İşte bakınız, anayasa değişikliği tasarısında hükümete destek vermek için öne sürdükleri koşul, seçim barajının düşürülmesi...
Öyle yüzde 5'e falan da değil... Yüzde 3 istiyorlar!
Ya da "beş ilde, ilde bile değil, 'seçim çevresinde' birinci çıkan parti, ülke genelinde barajı aşmış sayılsın" diyorlar.
Başbakan da kendilerine "yok devenin pabucu" demiyorsa, kibar adamdır.
Oysa seçim barajı meselesi, basındaki muhalefet bülbüllerinin, "CHP medyasının" ısrarla öne sürdüğü gibi bir anayasa meselesi değil, bir yasa sorunu.
Seçim sistemi ya da baraj konusu, anayasada yer almaz!
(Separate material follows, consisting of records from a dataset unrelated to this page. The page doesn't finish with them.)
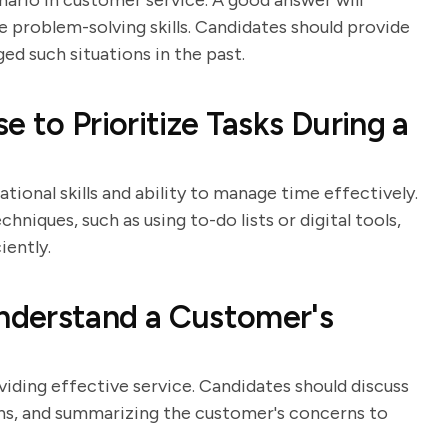
ario in customer service. A good answer will
 problem-solving skills. Candidates should provide
d such situations in the past.
 to Prioritize Tasks During a
tional skills and ability to manage time effectively.
hniques, such as using to-do lists or digital tools,
iently.
nderstand a Customer's
viding effective service. Candidates should discuss
tions, and summarizing the customer's concerns to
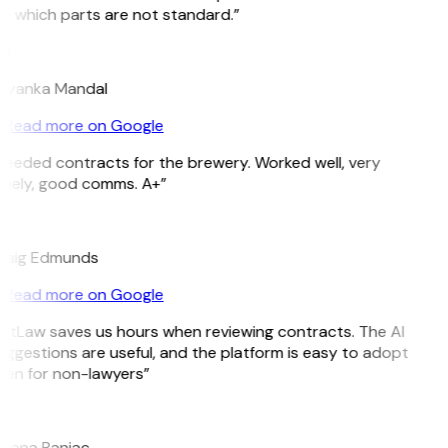
e which parts are not standard.”
M
riyanka Mandal
Read more on Google
Needed contracts for the brewery. Worked well, very
imely, good comms. A+”
E
raig Edmunds
Read more on Google
GitLaw saves us hours when reviewing contracts. The AI
ggestions are useful, and the platform is easy to adopt
ven for non-lawyers”
B
ojana Banjac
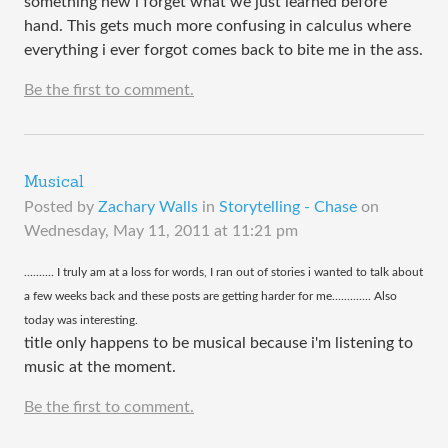
something new i forget what we just learned before
hand. This gets much more confusing in calculus where
everything i ever forgot comes back to bite me in the ass.
Be the first to comment.
Musical
Posted by
Zachary Walls
in
Storytelling - Chase
on
Wednesday, May 11, 2011 at 11:21 pm
​.......... I truly am at a loss for words, I ran out of stories i wanted to talk about
a few weeks back and these posts are getting harder for me............. Also
today was interesting.
title only happens to be musical because i'm listening to
music at the moment.
Be the first to comment.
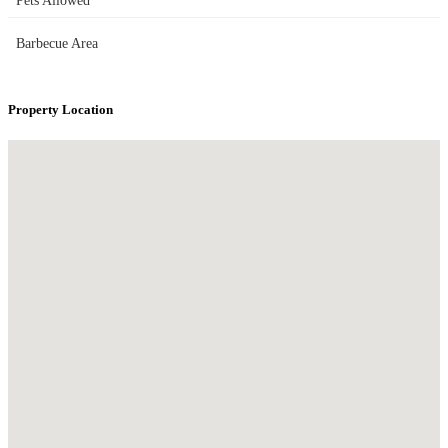
Pets Allowed
Barbecue Area
Property Location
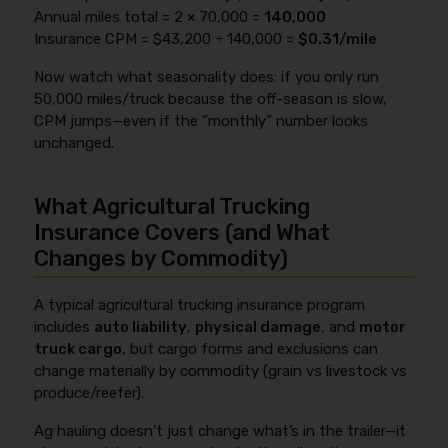
Annual miles total = 2 × 70,000 =
140,000
Insurance CPM = $43,200 ÷ 140,000 =
$0.31/mile
Now watch what seasonality does: if you only run
50,000 miles/truck because the off-season is slow,
CPM jumps—even if the “monthly” number looks
unchanged.
What Agricultural Trucking
Insurance Covers (and What
Changes by Commodity)
A typical agricultural trucking insurance program
includes
auto liability
,
physical damage
, and
motor
truck cargo
, but cargo forms and exclusions can
change materially by commodity (grain vs livestock vs
produce/reefer).
Ag hauling doesn’t just change what’s in the trailer—it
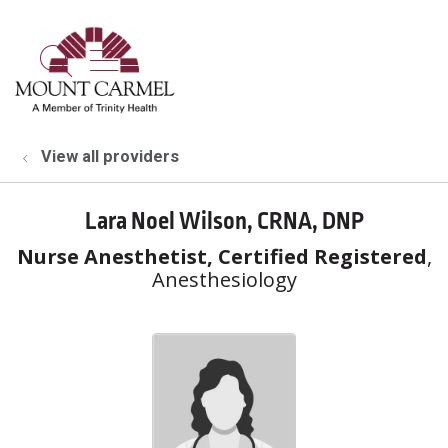
show off canvas menu
search
View all providers
Lara Noel Wilson, CRNA, DNP
Nurse Anesthetist, Certified Registered
,
Anesthesiology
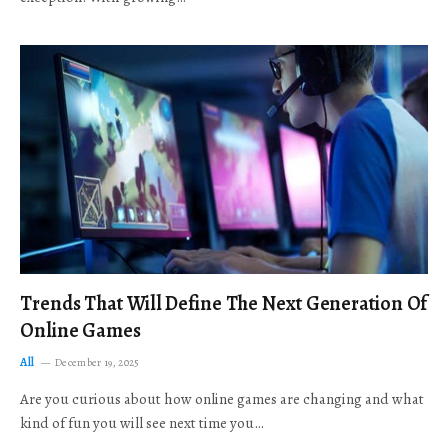
Trends That Will Define The Next Generation Of
Online Games
All
December 19, 2025
Are you curious about how online games are changing and what
kind of fun you will see next time you…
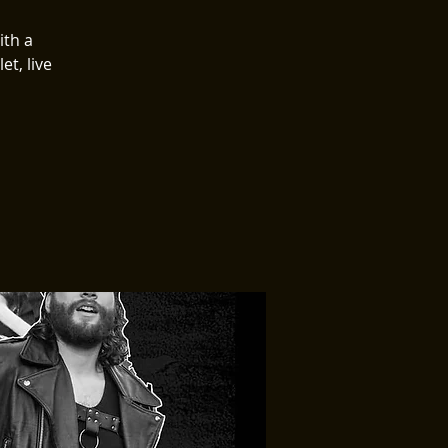
ith a
et, live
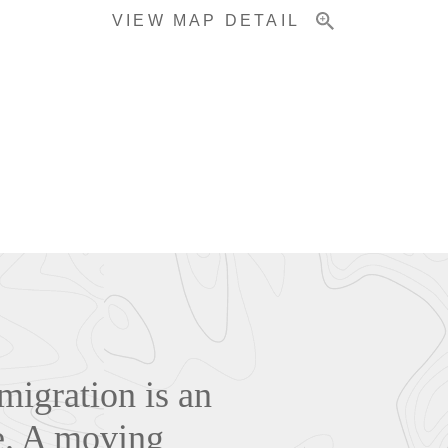
VIEW MAP DETAIL
migration is an
e. A moving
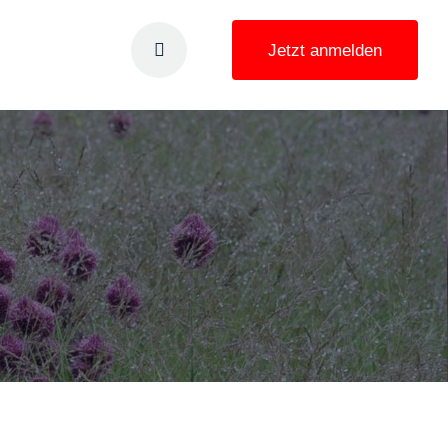
Jetzt anmelden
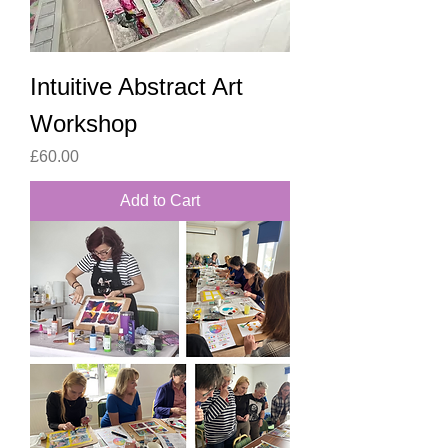
Intuitive Abstract Art
Workshop
Price
£60.00
Add to Cart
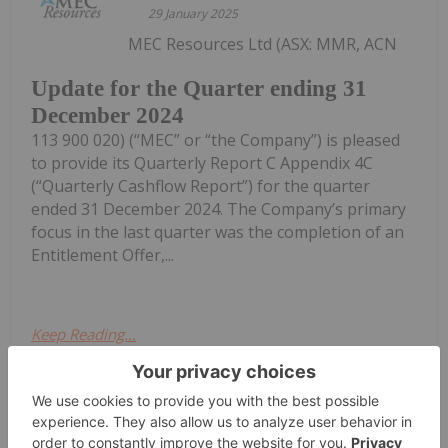
29 January 2025
MEC Resources Ltd (ASX: MMR, ACN
Update for the Quarter ending 31
December 2024
113 900 020) (“MEC” or “the Company”) is pleased
to provide its Quarterly Report C Appendix 4C
(“Quarterly Cashflow Report”) for the quarter
ended 31 December 2024. The Company’s primary
focus in the last quarter was the completion of an
Entitlement Offer,...
Keep Reading...
Investing News Network
29 October 2024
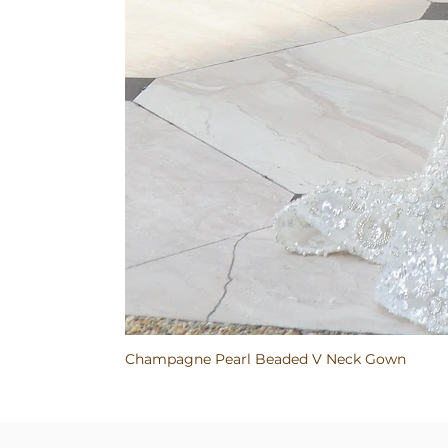
Champagne Pearl Beaded V Neck Gown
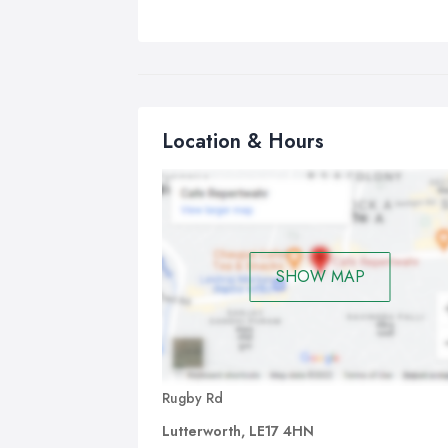
Location & Hours
SHOW MAP
Rugby Rd
Lutterworth, LE17 4HN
Bu, kanunla düzenlenecek ayrı bir konudur!
Hükümet bu tuzağa düşmediği için işitmediği laf kalmadı.
Yoksa bunlar, Almanya'nın 1919-1933 dönemi gibi, ünlü "Weimar Anayasası dönemi" benzeri yirmi partili bir meclis, zırt pırt kurulup kurulup bir türlü ayakta duramayan zayıf hükümetler ve siyasi "kaos" mu istiyorlar? (Aydın Doğan ve TÜSİAD öyle istiyorlar da...)
O kaostan tıpkı Almanya örneğindeki gibi "Türk faşistleri" baskın çıkarsa görürler günlerini ama!
KÜRTLER'İN ER RYAN'I ÖCALAN
Ardıç müthiş olduğu kadar matrak benzetmesini yazısının sonuna saklamış. İşte final satırları:
Kürt Partisi'nin bir diğer önemli derdi de, lafı hiç eğip bükmeye gerek yok, ne yapıp yapıp, Er Ryan'ı kurtarmak gibi, "Apo'yu kurtarmak"...
Bunlardan öteye gidemediği için de, Kürt olmayan hiçbir vatandaş ona oy vermeyi düşünmüyor işte... Yazık.